● **Data for this task**

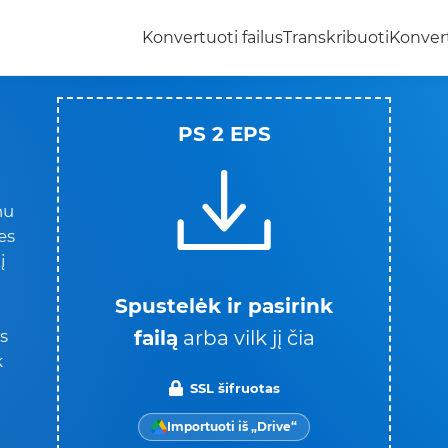
Konvertuoti failus
Transkribuoti
Konvert
PS 2 EPS
nu
es
į
Spustelėk ir pasirink
failą
arba vilk jį čia
is
k
SSL šifruotas
Importuoti iš „Drive“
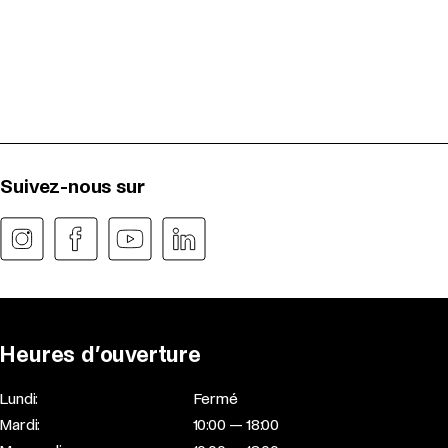
Suivez-nous sur
Heures d’ouverture
Lundi:
Fermé
Mardi:
10:00 — 18:00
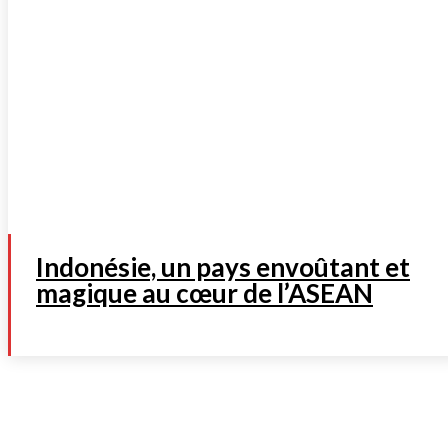
Indonésie, un pays envoûtant et
magique au cœur de l’ASEAN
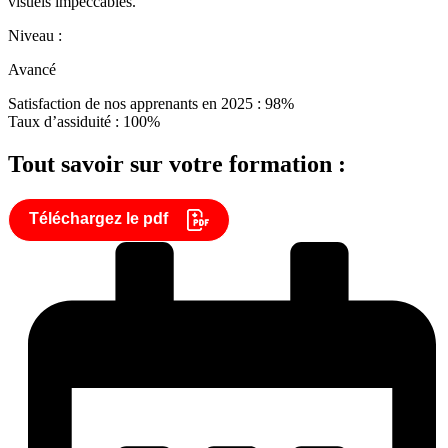
visuels impeccables.
Niveau :
Avancé
Satisfaction de nos apprenants en 2025 : 98%
Taux d’assiduité : 100%
Tout savoir sur votre formation :
Téléchargez le pdf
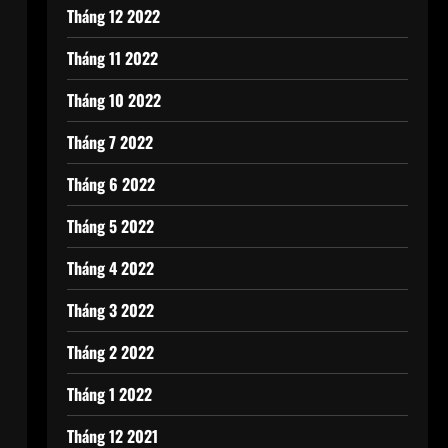
Tháng 12 2022
Tháng 11 2022
Tháng 10 2022
Tháng 7 2022
Tháng 6 2022
Tháng 5 2022
Tháng 4 2022
Tháng 3 2022
Tháng 2 2022
Tháng 1 2022
Tháng 12 2021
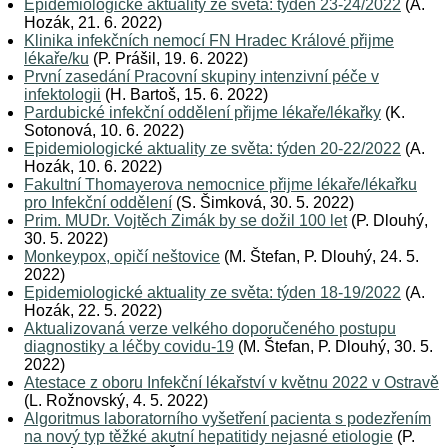
Epidemiologické aktuality ze světa: týden 23-24/2022
(A.
Hozák, 21. 6. 2022)
Klinika infekčních nemocí FN Hradec Králové přijme
lékaře/ku
(P. Prášil, 19. 6. 2022)
První zasedání Pracovní skupiny intenzivní péče v
infektologii
(H. Bartoš, 15. 6. 2022)
Pardubické infekční oddělení přijme lékaře/lékařky
(K.
Sotonová, 10. 6. 2022)
Epidemiologické aktuality ze světa: týden 20-22/2022
(A.
Hozák, 10. 6. 2022)
Fakultní Thomayerova nemocnice přijme lékaře/lékařku
pro Infekční oddělení
(S. Šimková, 30. 5. 2022)
Prim. MUDr. Vojtěch Zimák by se dožil 100 let
(P. Dlouhý,
30. 5. 2022)
Monkeypox, opičí neštovice
(M. Štefan, P. Dlouhý, 24. 5.
2022)
Epidemiologické aktuality ze světa: týden 18-19/2022
(A.
Hozák, 22. 5. 2022)
Aktualizovaná verze velkého doporučeného postupu
diagnostiky a léčby covidu-19
(M. Štefan, P. Dlouhý, 30. 5.
2022)
Atestace z oboru Infekční lékařství v květnu 2022 v Ostravě
(L. Rožnovský, 4. 5. 2022)
Algoritmus laboratorního vyšetření pacienta s podezřením
na nový typ těžké akutní hepatitidy nejasné etiologie
(P.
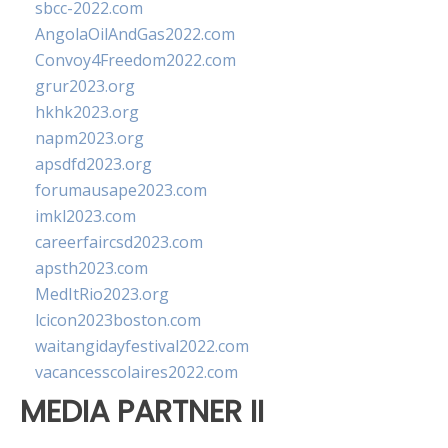
sbcc-2022.com
AngolaOilAndGas2022.com
Convoy4Freedom2022.com
grur2023.org
hkhk2023.org
napm2023.org
apsdfd2023.org
forumausape2023.com
imkl2023.com
careerfaircsd2023.com
apsth2023.com
MedItRio2023.org
lcicon2023boston.com
waitangidayfestival2022.com
vacancesscolaires2022.com
MEDIA PARTNER II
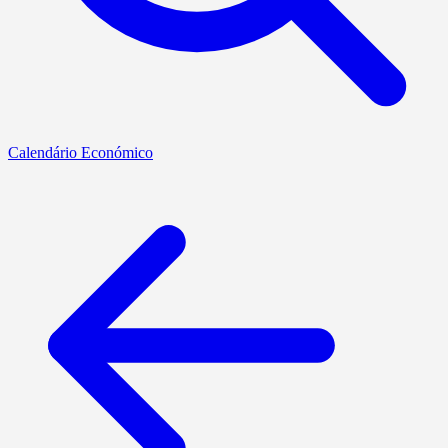
Calendário Económico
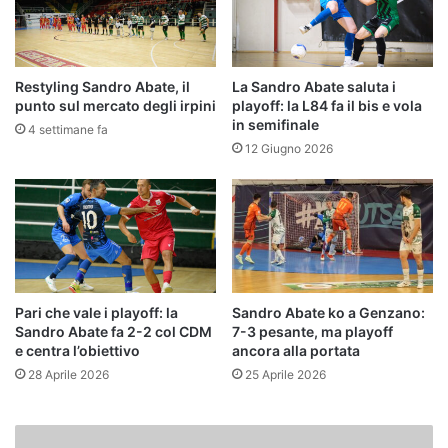
Restyling Sandro Abate, il
La Sandro Abate saluta i
punto sul mercato degli irpini
playoff: la L84 fa il bis e vola
in semifinale
4 settimane fa
12 Giugno 2026
Pari che vale i playoff: la
Sandro Abate ko a Genzano:
Sandro Abate fa 2-2 col CDM
7-3 pesante, ma playoff
e centra l’obiettivo
ancora alla portata
28 Aprile 2026
25 Aprile 2026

● **Exercise aim**
Within the data above, pick out all lines holding the word "lékaře".

● **Reply**
lékaře/ku
Pardubické infekční oddělení přijme lékaře/lékařky
Fakultní Thomayerova nemocnice přijme lékaře/lékařku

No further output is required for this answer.